WHEN THE GRASS and stock tanks dried up at his ranch at Washington-on-the-Brazos this summer, Don Limb logged on to the Internet and tried to sell some cows. A computer operations manager at NASA, he maintains a homepage for his Limb Cattle Company on the World Wide Web, where visitors can browse prices and click on color images of his Longhorns. By mid-summer he had sold more than a dozen head on the Web and answered electronic mail inquiries from as far away as Italy and New Zealand. “It’s just like the stock market,” he says. “When things are bad, you always look for an opportunity.”

Cyberspace is the newest frontier for Texas ranchers, a hidebound bunch who prefer punching cows to punching keyboards. “Cowboys tend to be the last ones to use technology,” says Wyman Poe, a marketed manager at the TD Cattle Company in Hearne. But depressed prices and a lack of rain are forcing them to blaze a new trail. With an investment of only a few hundred dollars for a Web page or an Internet ad, they can have the global cattle market at their fingertips. TD Cattle Company, for instance, has signed up with a new online marketing service called CATTLEweb in hopes of reaching Mexican ranchers who will need to replace herds decimated by the drought. Information on its Web page—including breeds and prices—appears in both English and Spanish and can be updated easily. “As soon as they get some rain down there and try to restock,” Poe says, “there’s no telling how much it’s going to help the market up here.”

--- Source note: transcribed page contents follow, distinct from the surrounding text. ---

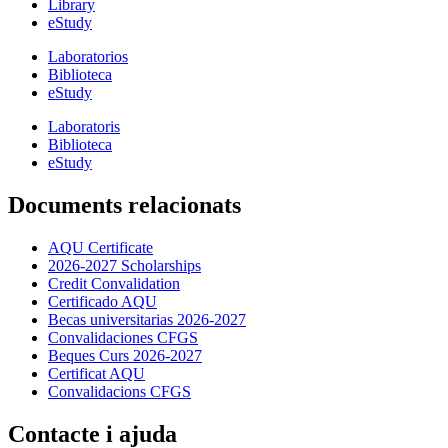
Library
eStudy
Laboratorios
Biblioteca
eStudy
Laboratoris
Biblioteca
eStudy
Documents relacionats
AQU Certificate
2026-2027 Scholarships
Credit Convalidation
Certificado AQU
Becas universitarias 2026-2027
Convalidaciones CFGS
Beques Curs 2026-2027
Certificat AQU
Convalidacions CFGS
Contacte i ajuda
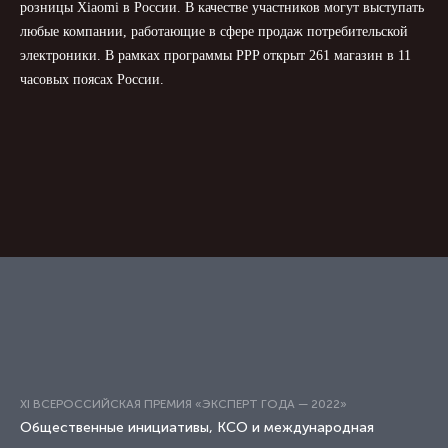
розницы Xiaomi в России. В качестве участников могут выступать
любые компании, работающие в сфере продаж потребительской
электроники. В рамках программы PPP открыт 261 магазин в 11
часовых поясах России.
XI ВСЕРОССИЙСКАЯ ПРЕМИЯ «ЭКСПЕРТ ГОДА — 2022»
Общественные инициативы, КСО и международная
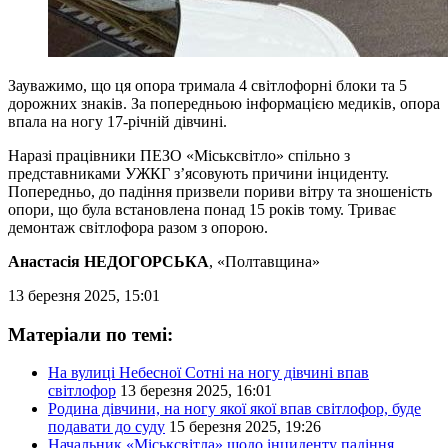
Зауважимо, що ця опора тримала 4 світлофорні блоки та 5
дорожних знаків. За попередньою інформацією медиків, опора
впала на ногу 17-річній дівчині.
Наразі працівники ПЕЗО «Міськсвітло» спільно з
представниками УЖКГ з’ясовують причини інциденту.
Попередньо, до падіння призвели пориви вітру та зношеність
опори, що була встановлена понад 15 років тому. Триває
демонтаж світлофора разом з опорою.
Анастасія НЕДОГОРСЬКА
, «Полтавщина»
13 березня 2025, 15:01
Матеріали по темі:
На вулиці Небесної Сотні на ногу дівчині впав
світлофор
13 березня 2025, 16:01
Родина дівчини, на ногу якої якої впав світлофор, буде
подавати до суду
15 березня 2025, 19:26
Начальник «Міськсвітла» щодо інциденту падіння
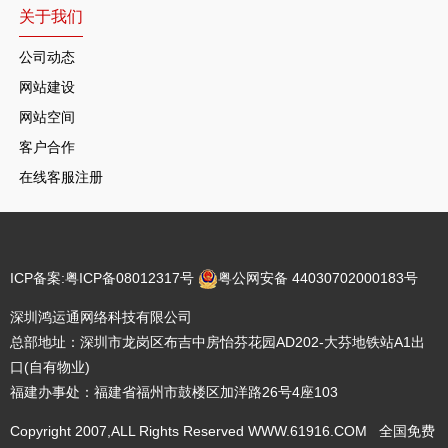
关于我们
公司动态
网站建设
网站空间
客户合作
在线客服注册
ICP备案:
粤ICP备08012317号
粤公网安备 44030702000183号
深圳鸿运通网络科技有限公司
总部地址：深圳市龙岗区布吉中房怡芬花园AD202-大芬地铁站A1出
口(自有物业)
福建办事处：福建省福州市鼓楼区加洋路26号4座103
Copyright 2007,ALL Rights Reserved WWW.61916.COM 全国免费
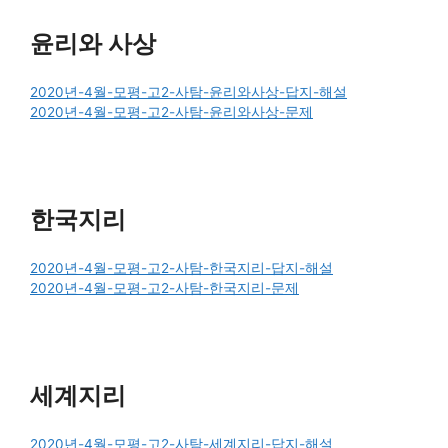
윤리와 사상
2020년-4월-모평-고2-사탐-윤리와사상-답지-해설
2020년-4월-모평-고2-사탐-윤리와사상-문제
한국지리
2020년-4월-모평-고2-사탐-한국지리-답지-해설
2020년-4월-모평-고2-사탐-한국지리-문제
세계지리
2020년-4월-모평-고2-사탐-세계지리-답지-해설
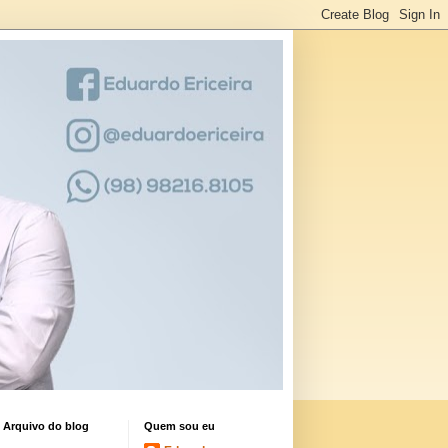
Arquivo do blog
Quem sou eu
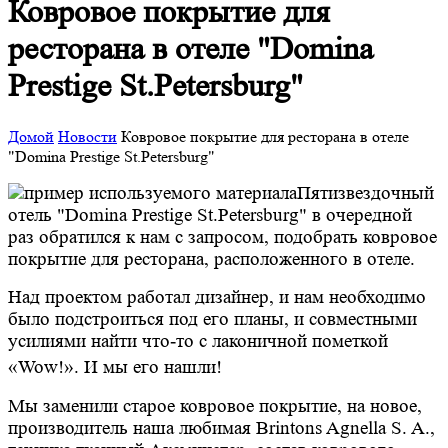
Ковровое покрытие для
ресторана в отеле "Domina
Prestige St.Petersburg"
Домой
Новости
Ковровое покрытие для ресторана в отеле
"Domina Prestige St.Petersburg"
Пятизвездочный
отель "Domina Prestige St.Petersburg" в очередной
раз обратился к нам с запросом, подобрать ковровое
покрытие для ресторана, расположенного в отеле.
Над проектом работал дизайнер, и нам необходимо
было подстроиться под его планы, и совместными
усилиями найти что-то с лаконичной пометкой
«Wow!». И мы его нашли!
Мы заменили старое ковровое покрытие, на новое,
производитель наша любимая Brintons Agnella S. A.,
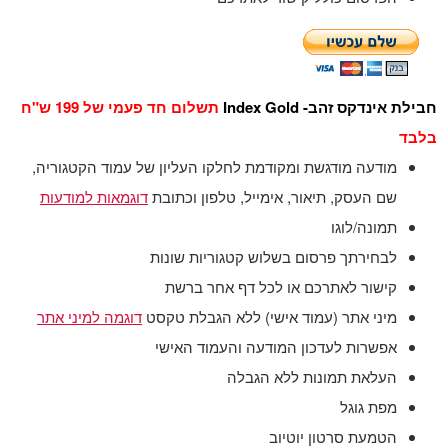
חבילת אינדקס זהב- Index Gold
תשלום חד פעמי של 199 ש"ח
בלבד
מודעה מודגשת ומקודמת לחלקו העליון של עמוד הקטגוריה,
שם העסק, תיאור, אימייל, טלפון וכתובת
דוגמאות למודעות
תמונה/לוגו
לבחירתך פרסום בשלוש קטגוריות שונות
קישור לאתרכם או לכל דף אחר ברשת
מיני אתר (עמוד אישי) ללא הגבלת טקסט
דוגמה למיני אתר
אפשרות לעדכון המודעה והעמוד האישי
העלאת תמונות ללא הגבלה
מפת גוגל
הטמעת סרטון יוטיוב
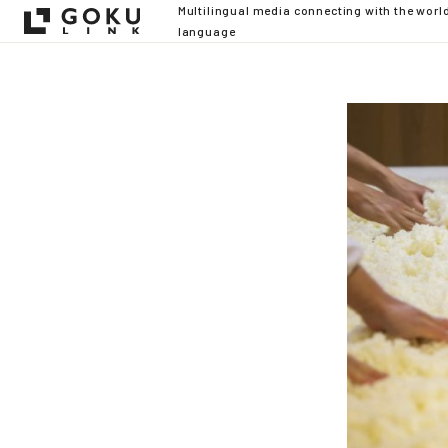
Multilingual media connecting with the worl
language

CATTLEweb, which is based in College Station, is one of several firms launched this year by computer-literate Aggies to help ranchers go high tech. It is run by brothers and Texas A&M alums Paul and Taylor Marvin, who charge $25 to $50 for a listing and $250 a year for a Web page; they’re also working to set up and online cattle trading system. Across town, married A&M seniors Leslie and Cain Neal founded the Cattle Pages. It began as a free listing service for breed association directories, but as demand increased, the Neals added Web pages for $450 a year.

Ranchers are even getting creative. Before it held a big sale in May, the Barbee-Pair Limousin ranch near Dublin put its catalog on the Net. Bovine Elite in College Station is marketing bull semen and artificial-insemination services online. Hartzog Angus Ranch in Bovina has posted its herd history. And when Don Limb needed to buy hay, he searched the Web and ordered 32 tons of alfalfa from a Kansas producer. “This is a new toy for ranchers,” says Poe, who has spotted good buys on feed while surfing the Net. “We’re finding new things on it to play with all the time.”